**** DATOS PROPORCIONADOS ****

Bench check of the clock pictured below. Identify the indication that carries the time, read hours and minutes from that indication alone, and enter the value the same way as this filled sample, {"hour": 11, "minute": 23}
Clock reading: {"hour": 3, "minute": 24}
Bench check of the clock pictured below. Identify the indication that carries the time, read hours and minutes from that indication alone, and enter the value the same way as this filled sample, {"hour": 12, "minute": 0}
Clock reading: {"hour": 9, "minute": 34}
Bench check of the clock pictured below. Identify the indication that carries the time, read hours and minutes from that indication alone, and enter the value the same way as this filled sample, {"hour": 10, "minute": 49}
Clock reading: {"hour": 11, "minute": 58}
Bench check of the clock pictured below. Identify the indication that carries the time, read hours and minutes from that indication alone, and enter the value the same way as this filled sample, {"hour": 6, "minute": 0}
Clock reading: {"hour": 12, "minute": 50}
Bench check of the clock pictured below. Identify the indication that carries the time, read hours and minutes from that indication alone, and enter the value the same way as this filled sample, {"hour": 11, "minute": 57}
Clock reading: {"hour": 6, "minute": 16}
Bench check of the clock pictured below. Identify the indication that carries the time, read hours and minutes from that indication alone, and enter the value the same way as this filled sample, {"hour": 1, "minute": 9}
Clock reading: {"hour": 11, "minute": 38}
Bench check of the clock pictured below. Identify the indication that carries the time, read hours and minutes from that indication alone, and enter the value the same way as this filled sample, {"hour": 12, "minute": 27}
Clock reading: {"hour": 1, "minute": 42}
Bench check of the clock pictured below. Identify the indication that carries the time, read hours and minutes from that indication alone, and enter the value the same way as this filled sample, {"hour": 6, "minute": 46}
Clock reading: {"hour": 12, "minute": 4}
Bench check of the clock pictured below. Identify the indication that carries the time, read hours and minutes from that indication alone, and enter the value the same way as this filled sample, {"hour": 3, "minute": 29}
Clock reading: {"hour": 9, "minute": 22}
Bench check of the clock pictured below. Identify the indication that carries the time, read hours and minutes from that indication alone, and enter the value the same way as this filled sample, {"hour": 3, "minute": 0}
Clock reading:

****

(PROBLEMA PLANTEADO) Devuelve cada línea de los registros que contenga la palabra "reading". Ten en cuenta que se distinguen mayúsculas y minúsculas.

(LA RESPUESTA)
Clock reading: {"hour": 3, "minute": 24}
Clock reading: {"hour": 9, "minute": 34}
Clock reading: {"hour": 11, "minute": 58}
Clock reading: {"hour": 12, "minute": 50}
Clock reading: {"hour": 6, "minute": 16}
Clock reading: {"hour": 11, "minute": 38}
Clock reading: {"hour": 1, "minute": 42}
Clock reading: {"hour": 12, "minute": 4}
Clock reading: {"hour": 9, "minute": 22}
Clock reading:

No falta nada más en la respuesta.